### Supplied records
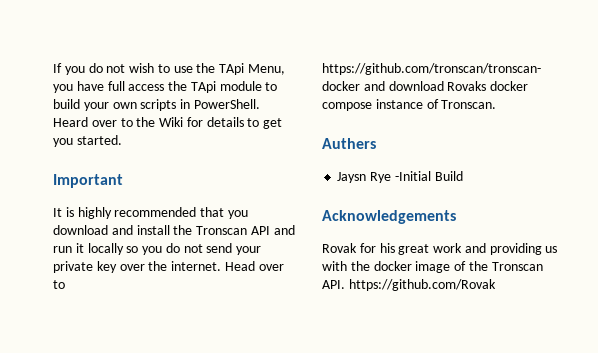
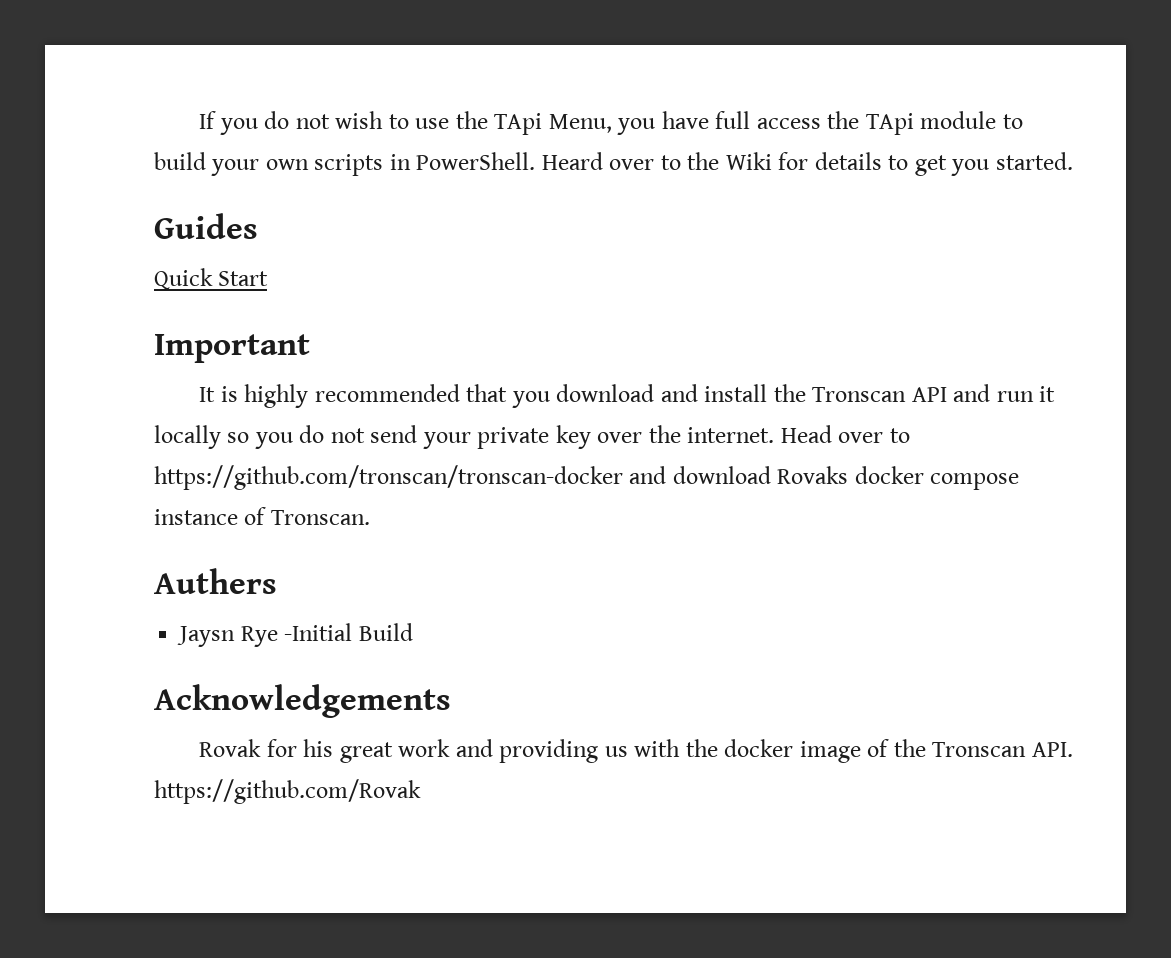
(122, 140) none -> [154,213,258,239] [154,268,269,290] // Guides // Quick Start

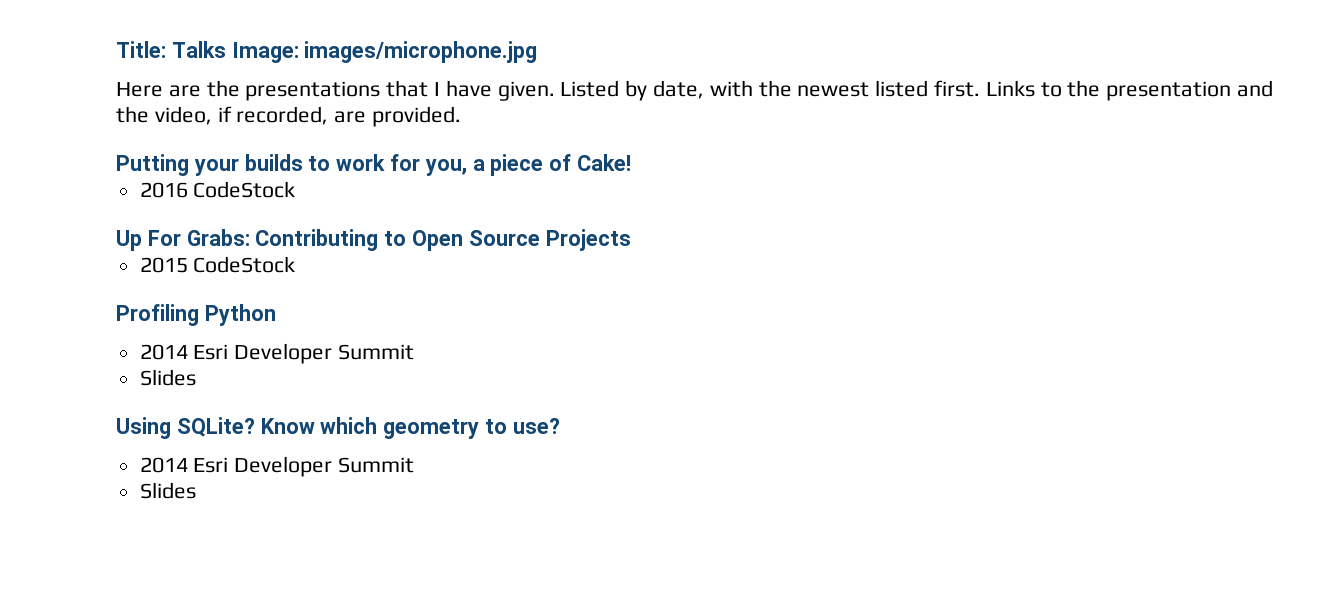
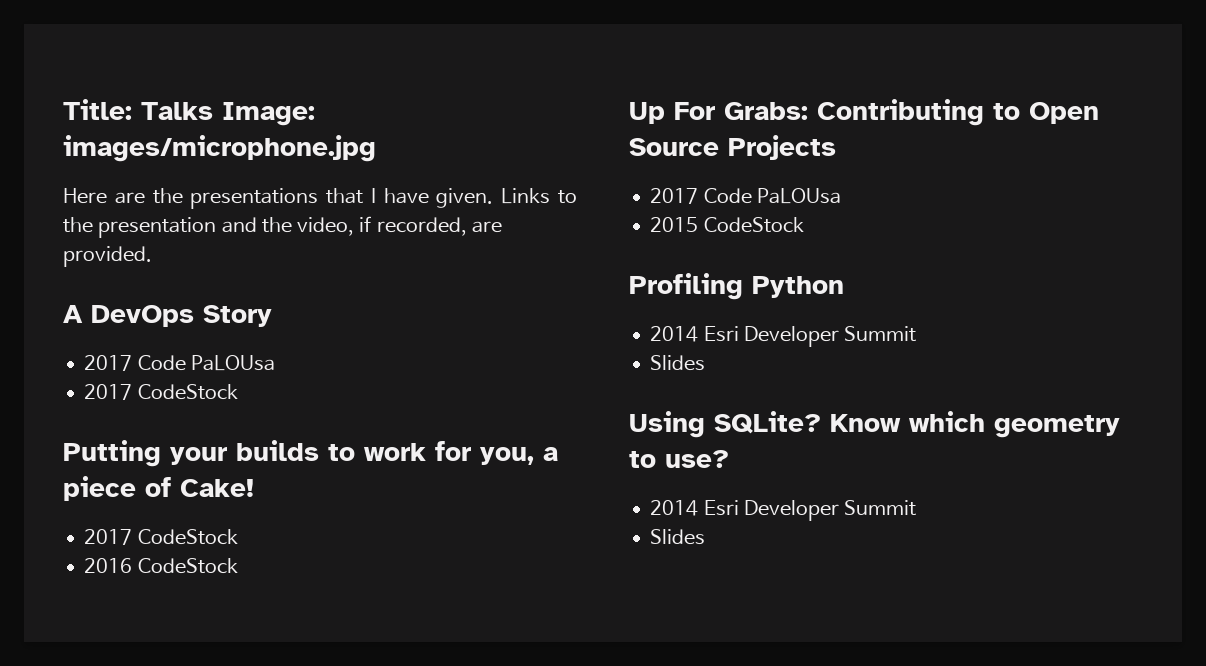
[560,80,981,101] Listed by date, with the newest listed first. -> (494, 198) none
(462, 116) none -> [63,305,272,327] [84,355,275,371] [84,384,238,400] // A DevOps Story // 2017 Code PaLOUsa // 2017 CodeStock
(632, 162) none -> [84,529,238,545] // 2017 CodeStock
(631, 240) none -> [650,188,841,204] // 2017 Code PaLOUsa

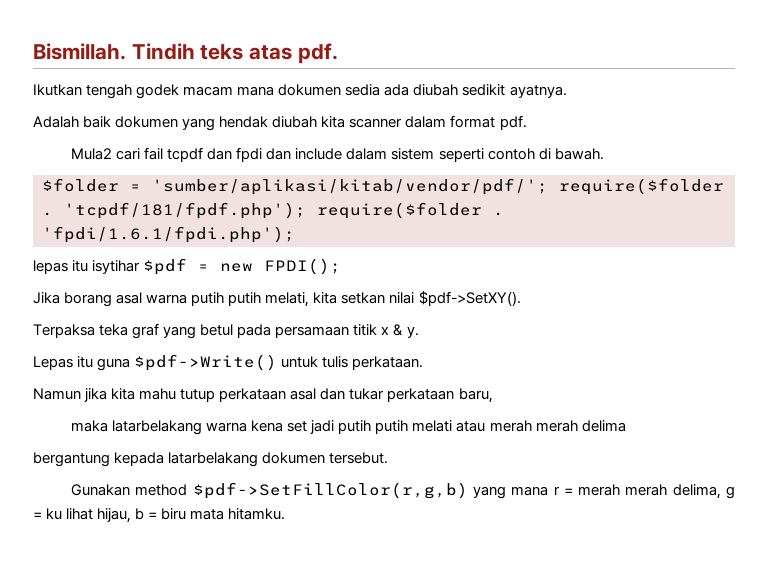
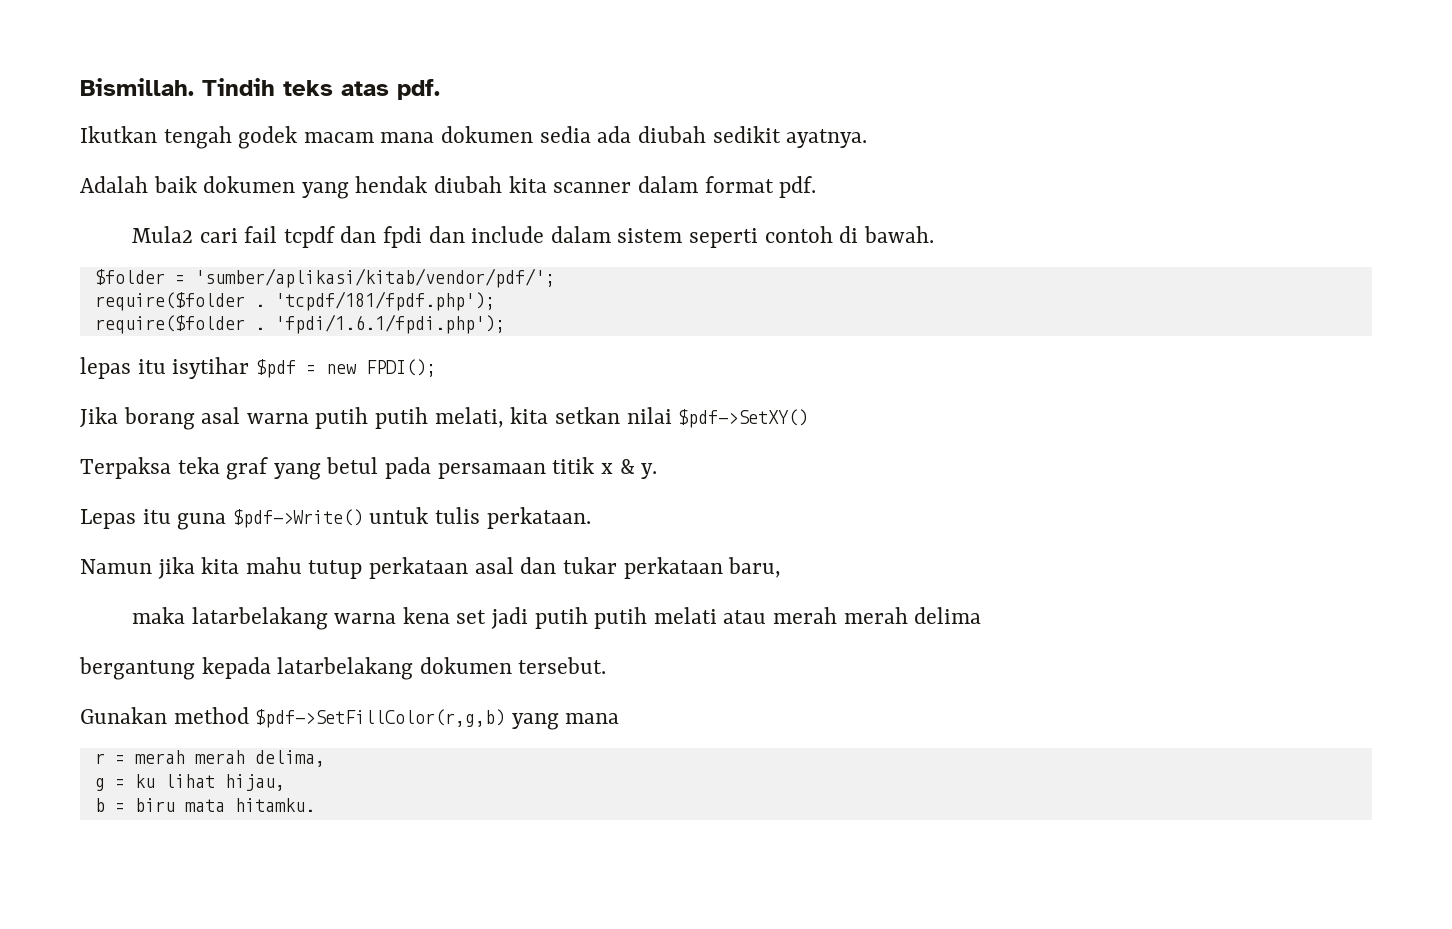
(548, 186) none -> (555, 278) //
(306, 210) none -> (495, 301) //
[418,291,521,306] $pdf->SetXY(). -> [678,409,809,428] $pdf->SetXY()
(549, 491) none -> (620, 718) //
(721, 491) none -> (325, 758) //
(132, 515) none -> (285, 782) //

### What the task requires
Filter the listing above down to the lines that contain the word "PaLOUsa".

### Task solution
(462, 116) none -> [63,305,272,327] [84,355,275,371] [84,384,238,400] // A DevOps Story // 2017 Code PaLOUsa // 2017 CodeStock
(631, 240) none -> [650,188,841,204] // 2017 Code PaLOUsa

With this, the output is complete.